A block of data
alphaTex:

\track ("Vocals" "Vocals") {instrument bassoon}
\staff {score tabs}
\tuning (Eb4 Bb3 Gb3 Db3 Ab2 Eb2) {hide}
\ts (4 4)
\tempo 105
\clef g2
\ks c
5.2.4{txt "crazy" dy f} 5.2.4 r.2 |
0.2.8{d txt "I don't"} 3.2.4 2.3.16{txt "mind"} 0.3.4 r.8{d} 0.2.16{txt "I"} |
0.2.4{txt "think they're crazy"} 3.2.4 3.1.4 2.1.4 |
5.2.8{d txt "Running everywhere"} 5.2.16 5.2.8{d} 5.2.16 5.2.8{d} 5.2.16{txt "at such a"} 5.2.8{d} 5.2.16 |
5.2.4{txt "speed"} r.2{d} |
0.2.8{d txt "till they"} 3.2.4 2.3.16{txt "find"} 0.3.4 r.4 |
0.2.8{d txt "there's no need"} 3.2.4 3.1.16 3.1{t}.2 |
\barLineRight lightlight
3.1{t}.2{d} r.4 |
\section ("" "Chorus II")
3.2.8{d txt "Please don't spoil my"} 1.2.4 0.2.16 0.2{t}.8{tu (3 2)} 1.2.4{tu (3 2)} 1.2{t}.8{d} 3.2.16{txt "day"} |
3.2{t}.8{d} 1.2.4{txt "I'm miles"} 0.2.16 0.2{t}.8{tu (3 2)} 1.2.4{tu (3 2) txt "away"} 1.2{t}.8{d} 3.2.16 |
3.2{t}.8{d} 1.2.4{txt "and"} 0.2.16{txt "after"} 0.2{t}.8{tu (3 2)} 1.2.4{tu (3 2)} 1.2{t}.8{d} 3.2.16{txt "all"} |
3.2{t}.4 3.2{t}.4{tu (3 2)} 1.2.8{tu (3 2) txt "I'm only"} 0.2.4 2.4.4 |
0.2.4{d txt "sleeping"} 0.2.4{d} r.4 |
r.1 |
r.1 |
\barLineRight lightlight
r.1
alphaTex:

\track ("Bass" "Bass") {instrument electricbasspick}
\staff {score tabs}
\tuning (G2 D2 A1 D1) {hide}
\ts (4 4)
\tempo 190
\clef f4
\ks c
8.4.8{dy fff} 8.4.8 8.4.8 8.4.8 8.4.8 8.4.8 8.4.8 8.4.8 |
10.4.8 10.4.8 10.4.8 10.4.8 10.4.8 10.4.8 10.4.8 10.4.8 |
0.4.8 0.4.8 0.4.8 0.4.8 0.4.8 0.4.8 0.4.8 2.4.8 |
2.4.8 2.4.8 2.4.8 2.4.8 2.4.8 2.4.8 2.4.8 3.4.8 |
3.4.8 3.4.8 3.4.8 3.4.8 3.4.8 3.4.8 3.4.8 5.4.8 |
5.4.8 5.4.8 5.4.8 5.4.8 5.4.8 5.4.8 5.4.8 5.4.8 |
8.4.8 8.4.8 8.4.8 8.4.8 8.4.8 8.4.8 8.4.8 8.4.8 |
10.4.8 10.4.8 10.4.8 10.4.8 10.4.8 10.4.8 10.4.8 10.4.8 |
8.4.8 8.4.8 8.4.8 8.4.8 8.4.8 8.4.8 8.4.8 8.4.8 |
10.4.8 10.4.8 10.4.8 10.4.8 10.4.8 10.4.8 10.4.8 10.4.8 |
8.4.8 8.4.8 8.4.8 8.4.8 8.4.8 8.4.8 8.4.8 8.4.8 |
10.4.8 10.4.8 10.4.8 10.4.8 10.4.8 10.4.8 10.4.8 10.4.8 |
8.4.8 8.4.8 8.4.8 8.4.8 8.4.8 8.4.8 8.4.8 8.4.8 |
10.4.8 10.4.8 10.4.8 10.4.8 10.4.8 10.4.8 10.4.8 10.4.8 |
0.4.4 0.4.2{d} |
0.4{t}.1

■ **REQUIRED WORK**:
From the data above, pull out every line that contains the string "hide", matching case exactly.

■ **EXERCISE ANSWER**:
\tuning (Eb4 Bb3 Gb3 Db3 Ab2 Eb2) {hide}
\tuning (G2 D2 A1 D1) {hide}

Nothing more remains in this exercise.